Fox’s location is a mixed blessing: it’s just what you need and when you need it, but it comes immediately before the biggest beast of the course, the climb up South Branch Mountain.  Eat too much and you risk giving some of it back in short order – five miles at an 8% average grade is grim in the best of times, and the last half-mile’s 14% grade qualifies as obscene.  The only blessing is a guardrail that provides a convenient seat from which to contemplate the nature of despair and the potential availability of mountain bike gearing. 


The eventual summit proved that hard work pays dividends, offering infinite views of the rugged West Virginia countryside and the encouraging realization that it was all downhill from there.  I quickly entered Lost River State Park, a mid-Atlantic cycling mecca of wild landscapes where one’s far more likely to encounter a bear than a cell signal.  At its heart lies one of the best controls in the randonneuring world, the Lost River Grill, an oasis of booth seats, great cooking, and pie slices as big as the cog I wished I’d had on South Branch Mountain.  The wait staff are so familiar with cyclists and their peculiar needs that I’ve had them preemptively swipe my empty water bottles from the table and bring them back full of my beverage of choice.  

The only downside of Lost River Grill is that it’s nearly impossible to leave, especially when one’s facing twilight and the knowledge that more climbs await.  By this time I’d abandoned any notion of riding straight through; indeed, I was sufficiently shattered that I’d tentatively decided to call it quits at the overnight control 30 miles away.  My legs had been leaden all day, and as much as I tried to prevent it, my thoughts were with my father instead of the road ahead.  And, with the nature of an out-and-back course, it’s only too evident what topographic monsters lurk on the return journey.

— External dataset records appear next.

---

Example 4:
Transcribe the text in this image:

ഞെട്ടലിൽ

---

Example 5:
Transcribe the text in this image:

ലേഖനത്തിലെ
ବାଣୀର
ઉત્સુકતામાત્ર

But what a final 30 miles!  The climbs through Mill and Wolf Gaps are arguably the sweetest riding in the mid-Atlantic, all sparkling tarmac snaking through the George Washington National Forest.  At night it’s a starry wonderland, the sounds of crickets, spokes, and rushing waters combining into a sonnet for the intrepid rider.  On the far side lay the bed into which I collapsed without setting an alarm, content that I’d had a soul-cleansing day in the saddle and needn’t push my luck with another the next morning if I didn’t feel compelled.  

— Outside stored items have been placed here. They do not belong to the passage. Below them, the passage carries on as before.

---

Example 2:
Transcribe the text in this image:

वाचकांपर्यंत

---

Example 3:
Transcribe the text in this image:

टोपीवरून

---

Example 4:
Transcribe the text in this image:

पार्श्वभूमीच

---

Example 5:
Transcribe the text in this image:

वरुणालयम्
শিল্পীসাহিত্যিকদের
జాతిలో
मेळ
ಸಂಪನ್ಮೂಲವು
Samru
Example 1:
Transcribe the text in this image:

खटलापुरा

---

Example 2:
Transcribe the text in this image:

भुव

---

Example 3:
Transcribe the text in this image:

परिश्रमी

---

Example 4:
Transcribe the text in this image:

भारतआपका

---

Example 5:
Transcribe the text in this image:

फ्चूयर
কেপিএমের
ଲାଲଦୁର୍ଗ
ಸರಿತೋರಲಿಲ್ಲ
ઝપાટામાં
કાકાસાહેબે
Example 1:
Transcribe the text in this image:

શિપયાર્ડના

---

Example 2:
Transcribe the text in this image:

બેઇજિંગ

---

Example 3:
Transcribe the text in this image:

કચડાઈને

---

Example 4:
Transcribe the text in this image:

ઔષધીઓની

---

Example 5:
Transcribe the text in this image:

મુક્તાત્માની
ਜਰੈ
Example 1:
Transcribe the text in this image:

Ten hours later, I stumbled out of bed confident I’d qualified for membership in the Rip van Winkle society of SR600k riders, looked out the window, and contemplated my choice: a 60-mile leisurely spin back to the car, or a 188-mile assault on the return leg of Big Savage.  While I enjoyed a leisurely hotel breakfast, I received encouraging news about my father’s health and immediately felt an emotional cloud lift.  I realizing I’d be a fool not to celebrate by spending as much time as I could beneath the sun and amidst the trees.  Bring on the reverse route!

The return to Hancock was as joyous as the first leg had been arduous.  Climbing back through Wolf Gap, a bobcat flashed across the road not ten feet in front of me, as exotic a sighting as one will find on a bicycle.   A quick slice of pie at the Lost River Grill fueled me over the much gentler side of South Branch Mountain.  So, too, the Patterson Creek Mountain spike and return climb up Big Savage Mountain seemed friendlier with the knowledge that I wouldn’t have to see them again the next day.  The final 30 miles, with their thousand-foot climbs and descents, were as tough as I remembered their being two years earlier, but no journey worth retelling would end on a whimper.  The Big Savage SR600k admits defeat only after a suitably mighty roar. 

More than most, randonneurs grasp in their souls that reward is proportionate to effort, and in that respect, the SR600ks are crown jewels.  With their new 60-hour time limit, they are within reach of anyone with the audacity for the attempt and the planning to make the dream happen.  The Big Savage SR600kis not for the faint-hearted, but it earns that highest of accolades: it’s utterly unforgettable.